# Tegu Age



## scotty93801 (Dec 16, 2007)

Is there any way to tell a Tegu's age . I have a red and a black and white . No idea of hatch date.
Thanks Scott


----------



## dorton (Dec 16, 2007)

Not that I'm aware of, do you have any pics of the one in question?


----------



## Lexi (Dec 16, 2007)

i dont think there really is a way to tell.... but i have no clue either.


----------



## scotty93801 (Dec 16, 2007)

dorton said:


> Not that I'm aware of, do you have any pics of the one in question?


 They are both in question. Well they are both hibernating right now . Is it a good idea to disrupt them?


----------



## dorton (Dec 16, 2007)

No, it will make them very grumpy.
Just wait till they come out.


----------



## olympus (Dec 16, 2007)

You never ask a tegu its age or weight. :lol: :lol:


----------



## scotty93801 (Dec 16, 2007)

olympus said:


> You never ask a tegu its age or weight. :lol: :lol:


 Thats pretty funny stuff there :lol:


----------



## Swtbrat (Dec 16, 2007)

> You never ask a tegu its age or weight.
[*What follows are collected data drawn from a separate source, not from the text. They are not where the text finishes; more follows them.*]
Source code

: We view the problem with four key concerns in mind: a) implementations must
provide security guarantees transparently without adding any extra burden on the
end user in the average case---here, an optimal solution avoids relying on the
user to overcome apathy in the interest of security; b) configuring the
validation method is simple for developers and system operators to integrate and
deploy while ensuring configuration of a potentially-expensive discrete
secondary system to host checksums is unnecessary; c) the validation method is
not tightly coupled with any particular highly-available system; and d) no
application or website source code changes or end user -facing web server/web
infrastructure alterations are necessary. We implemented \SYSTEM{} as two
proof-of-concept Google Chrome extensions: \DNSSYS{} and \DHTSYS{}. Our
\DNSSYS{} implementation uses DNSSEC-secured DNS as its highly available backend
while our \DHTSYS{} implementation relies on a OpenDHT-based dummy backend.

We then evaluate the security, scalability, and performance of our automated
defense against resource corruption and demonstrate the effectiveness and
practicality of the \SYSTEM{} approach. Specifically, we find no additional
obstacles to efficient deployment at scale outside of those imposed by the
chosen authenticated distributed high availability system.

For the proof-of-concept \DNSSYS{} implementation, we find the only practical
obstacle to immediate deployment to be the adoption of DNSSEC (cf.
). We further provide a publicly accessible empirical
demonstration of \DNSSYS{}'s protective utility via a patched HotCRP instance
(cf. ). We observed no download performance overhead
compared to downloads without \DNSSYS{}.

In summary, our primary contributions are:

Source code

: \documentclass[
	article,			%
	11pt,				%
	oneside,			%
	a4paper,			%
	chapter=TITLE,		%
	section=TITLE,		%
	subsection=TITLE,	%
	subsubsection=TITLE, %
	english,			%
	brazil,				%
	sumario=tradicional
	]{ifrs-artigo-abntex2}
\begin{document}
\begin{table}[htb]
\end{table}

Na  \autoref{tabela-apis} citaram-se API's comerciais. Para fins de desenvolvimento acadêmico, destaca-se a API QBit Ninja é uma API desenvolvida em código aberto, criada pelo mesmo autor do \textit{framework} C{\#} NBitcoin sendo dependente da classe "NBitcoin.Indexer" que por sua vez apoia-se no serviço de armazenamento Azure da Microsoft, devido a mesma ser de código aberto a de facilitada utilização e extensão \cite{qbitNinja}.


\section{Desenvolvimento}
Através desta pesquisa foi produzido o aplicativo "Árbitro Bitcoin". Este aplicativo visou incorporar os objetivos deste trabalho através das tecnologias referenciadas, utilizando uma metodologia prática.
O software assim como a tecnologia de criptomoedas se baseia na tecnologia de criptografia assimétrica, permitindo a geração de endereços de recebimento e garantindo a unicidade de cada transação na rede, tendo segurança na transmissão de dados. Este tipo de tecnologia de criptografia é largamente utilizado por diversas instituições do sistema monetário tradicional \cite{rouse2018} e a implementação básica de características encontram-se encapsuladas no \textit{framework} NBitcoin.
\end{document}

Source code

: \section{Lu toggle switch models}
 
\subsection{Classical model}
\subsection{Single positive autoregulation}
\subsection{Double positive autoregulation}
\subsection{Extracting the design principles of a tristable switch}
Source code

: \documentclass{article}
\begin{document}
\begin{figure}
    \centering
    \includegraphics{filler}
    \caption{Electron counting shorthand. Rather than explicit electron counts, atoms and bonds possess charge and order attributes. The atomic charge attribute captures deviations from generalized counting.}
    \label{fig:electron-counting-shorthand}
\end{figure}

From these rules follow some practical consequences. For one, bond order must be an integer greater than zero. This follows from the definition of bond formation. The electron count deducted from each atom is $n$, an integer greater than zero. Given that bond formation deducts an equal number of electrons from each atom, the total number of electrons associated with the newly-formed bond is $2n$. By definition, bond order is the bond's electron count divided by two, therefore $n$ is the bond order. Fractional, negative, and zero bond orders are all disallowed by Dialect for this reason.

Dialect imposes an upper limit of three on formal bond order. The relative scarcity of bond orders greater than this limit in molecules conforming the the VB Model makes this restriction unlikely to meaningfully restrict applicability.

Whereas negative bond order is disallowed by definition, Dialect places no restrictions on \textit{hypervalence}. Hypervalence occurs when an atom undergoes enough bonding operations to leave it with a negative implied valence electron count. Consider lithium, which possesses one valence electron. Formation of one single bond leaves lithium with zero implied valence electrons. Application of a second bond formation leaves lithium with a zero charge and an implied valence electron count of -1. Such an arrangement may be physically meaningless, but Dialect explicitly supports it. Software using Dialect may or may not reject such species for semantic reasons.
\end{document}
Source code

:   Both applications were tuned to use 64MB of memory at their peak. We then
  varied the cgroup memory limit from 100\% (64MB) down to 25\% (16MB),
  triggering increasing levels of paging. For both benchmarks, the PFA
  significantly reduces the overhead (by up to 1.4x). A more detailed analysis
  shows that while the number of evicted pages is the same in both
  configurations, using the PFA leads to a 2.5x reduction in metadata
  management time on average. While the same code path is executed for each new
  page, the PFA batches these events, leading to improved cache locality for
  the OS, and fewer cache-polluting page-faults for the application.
That only works for female tegu. :wink: 

Brat!


----------



## VARNYARD (Dec 17, 2007)

LOL, it works for both sexes, I am betting you won't get an answer with either one. :lol:


----------



## Joey (Jan 8, 2008)

I have one that is 19.5 inches long and not that fat I think its a girl how old do you recon it is? I say about 5-6 months.


----------



## techhousejunkie (Jan 8, 2008)

Joey said:


> I have one that is 19.5 inches long and not that fat I think its a girl how old do you recon it is? I say about 5-6 months.



My four month red is over 20 inches long, just FYI


----------



## COWHER (Jan 8, 2008)

It all depends on how big the parents were, how well they were fed before you got them, there is alot of factors that would make two tegus born on the same day but born to different breeders look like night and day for example when i got my guy he was the same size as his room mate that was with him he is now 30ish inches and his old roommate is only 21 inches all because the shop owner wasn't feeding often enough.


----------



## Mike (Jan 8, 2008)

You can't tell easily, it's not like counting the rings on a tree.


----------



## VARNYARD (Jan 8, 2008)

It depends a lot on food intake and if they hibernate. It also helps if they come out of large stock.


----------